Weekend afternoons, dad and I would pedal along the quiet residential streets, stopping to inspect the progress at each new home. The worksites weren’t gated or fenced, and before the houses were fully framed or even had doors, they stood wide open, practically inviting us in. We would walk room to room, studying the layout, identifying where the kitchen and living areas would be and counting bedrooms and baths. Most of the houses were a single story with an attached two-car garage, but a few had a second story, and if the stairs were framed we’d go right up, carefully. In Florida the water table is not far below the sandy soil, so all the houses were built on a concrete slab, helping to speed the construction.
Back home afterward, I would excitedly describe what we’d seen to my mother, and often I would sketch the floor plans of the houses we’d visited, imagining myself a future architect. Dad and I never felt as if we were trespassing, just curious to learn how houses were assembled and entitled to preview how our new neighbors would be living.

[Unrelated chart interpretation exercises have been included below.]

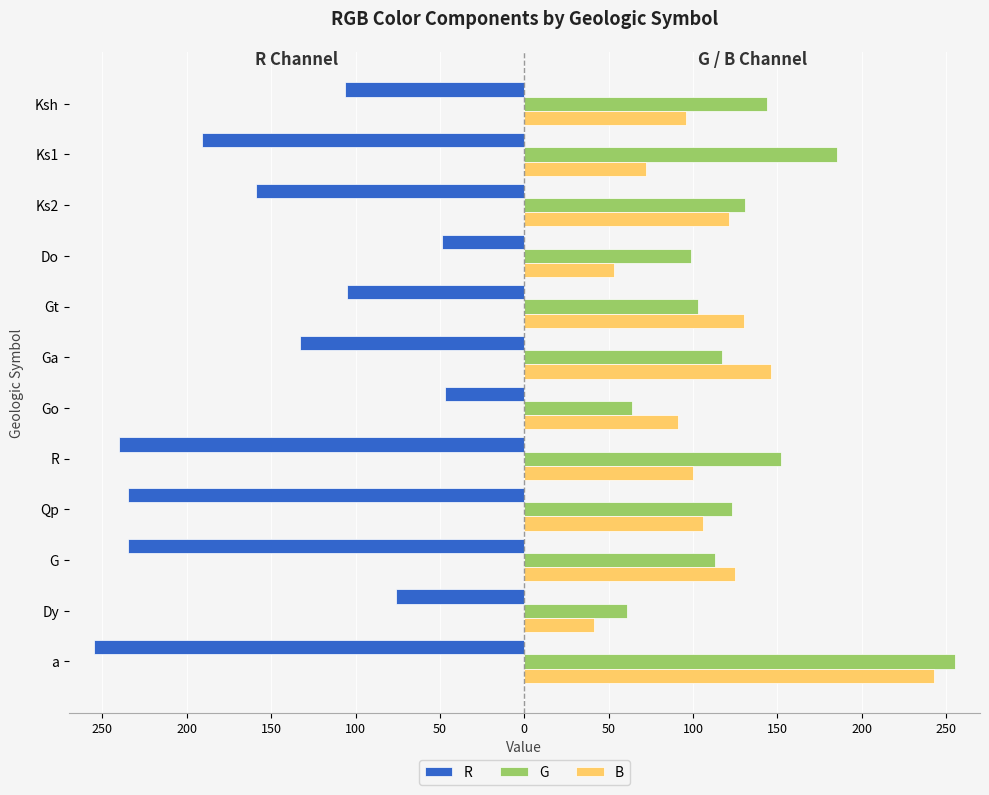

Reading left to right, list all the values displayed in this chart.

R: -255	-76	-235	-235	-240	-47	-133	-105	-49	-159	-191	-106
G: 255	61	113	123	152	64	117	103	99	131	185	144
B: 243	41	125	106	100	91	146	130	53	121	72	96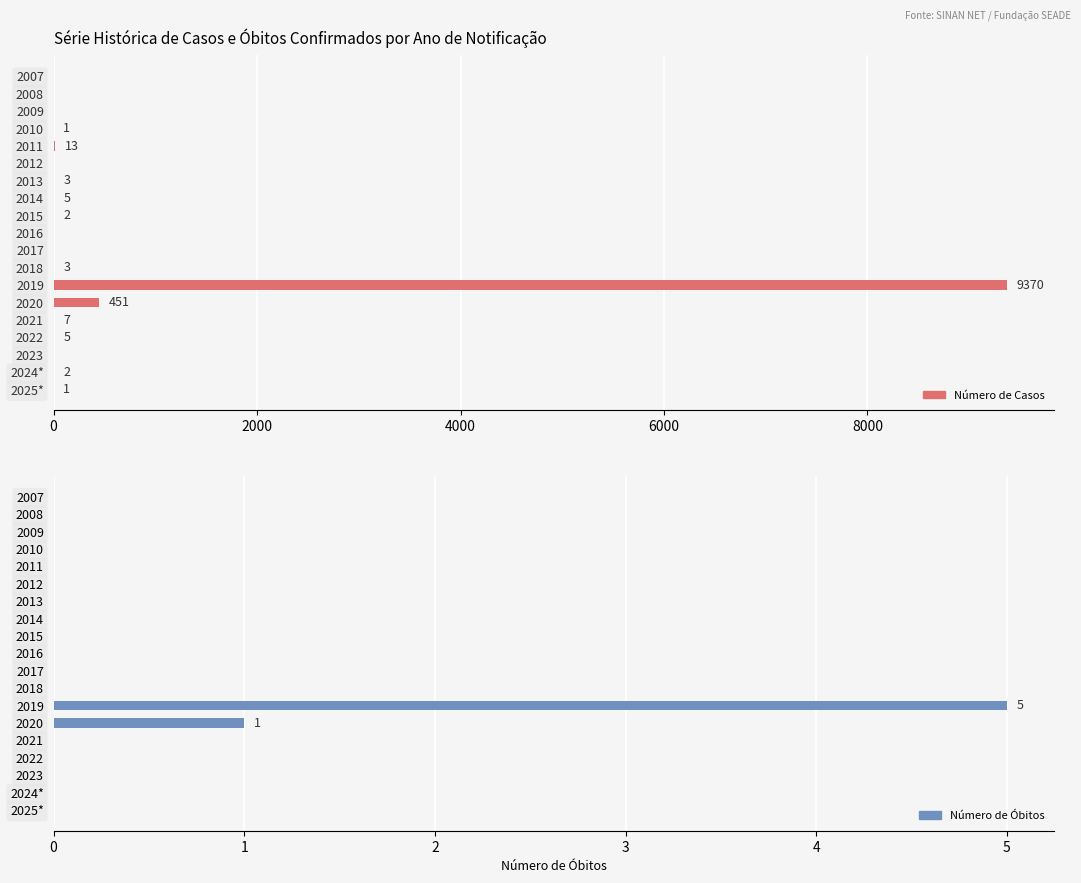

What is the difference between the highest and lowest values at 2021?

7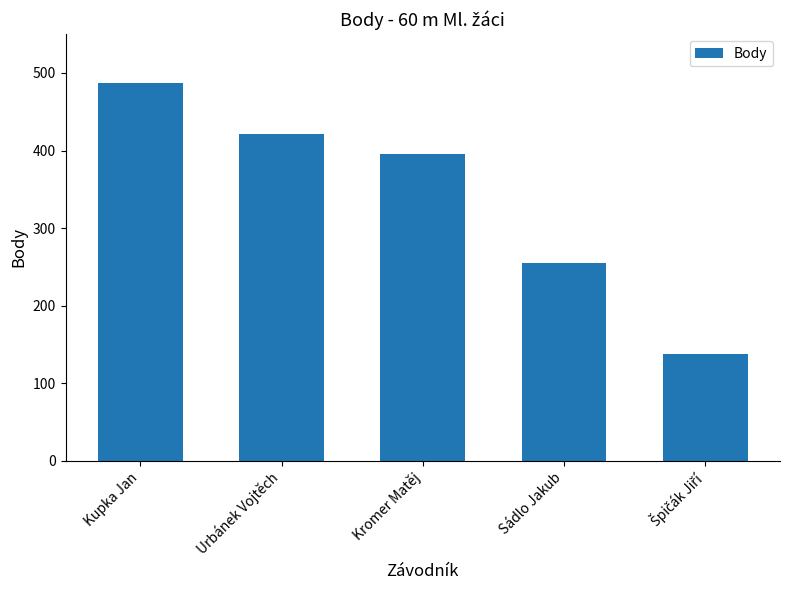

Is it true that the value at Sádlo Jakub is 99?

False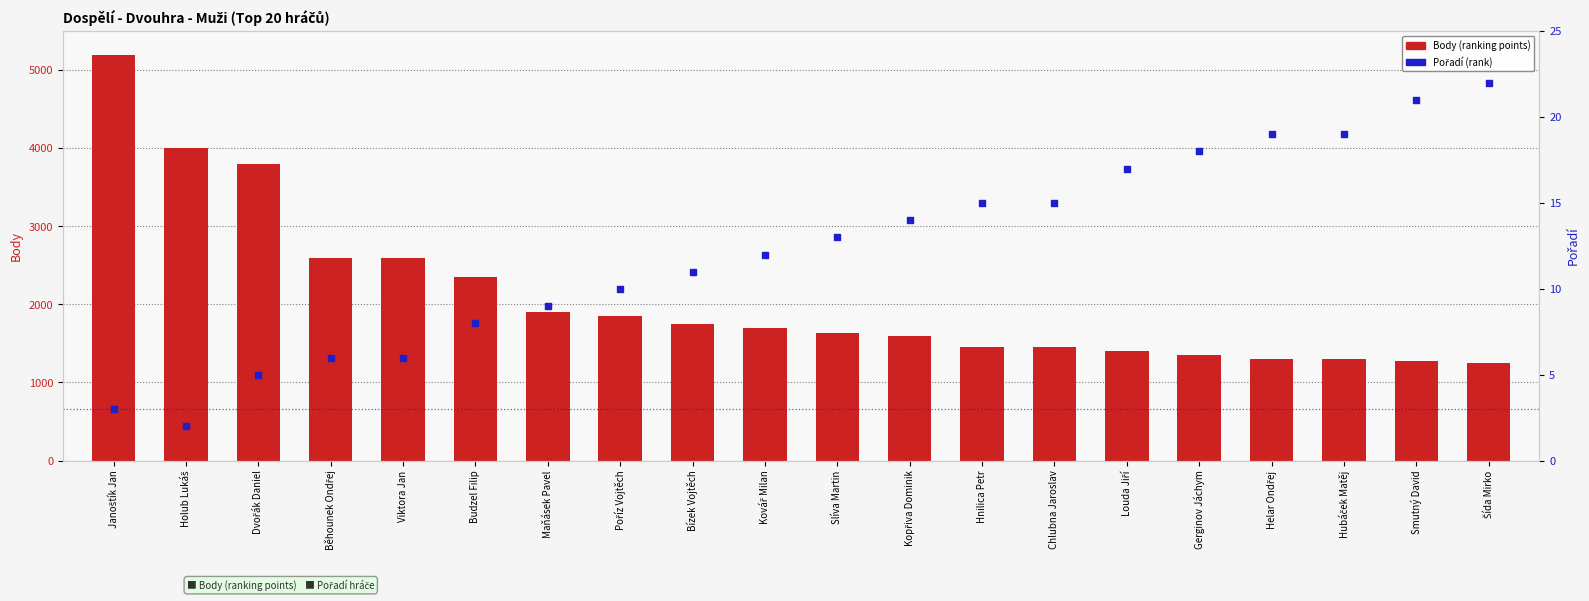

Is the value of Body (ranking points) at Holub Lukáš greater than the value of Pořadí (rank) at Hubáček Matěj?

Yes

I thought of our long-ago house snooping when I heard the news about Ahmaud Arbery, the young black man who was chased down and shot dead while jogging in a Georgia suburb less than a hundred miles from my hometown. It was reported that he had been seen entering a home under construction. Surveillance video shows a man who might be Arbery standing in the foyer, looking around but not touching anything; he was not carrying anything when he left and resumed jogging. Maybe he was simply curious what the finished house would look like and what features its residents would enjoy. Maybe as a child, he’d dreamed of becoming an architect or a builder. We’ll never know what made him stop and go inside for a quick look.
Seeing that video, it struck me that the innocent trespassing my father and I did with impunity some 50 years ago in our all-white suburb in the South never aroused any suspicion, but the same behavior got a young black man killed in 2020. Our white privilege protected us then and probably still would today.
It has taken me decades to understand the extent of my privilege, and I’m still “under construction” in that respect. Sadly, I don’t think my late father deeply questioned his own privilege, but I can’t judge him for being a product of another era. (He was born in 1910.) We all come at the work of unpacking our biases from different starting points. Ahmaud Arbery’s tragic death is another reminder that racial bias and class tension remain as high as Florida’s water table and that building an equitable, colorblind society is still very much under construction, brick by brick, one house at a time.
Jan Devereux is a former city councillor and vice mayor.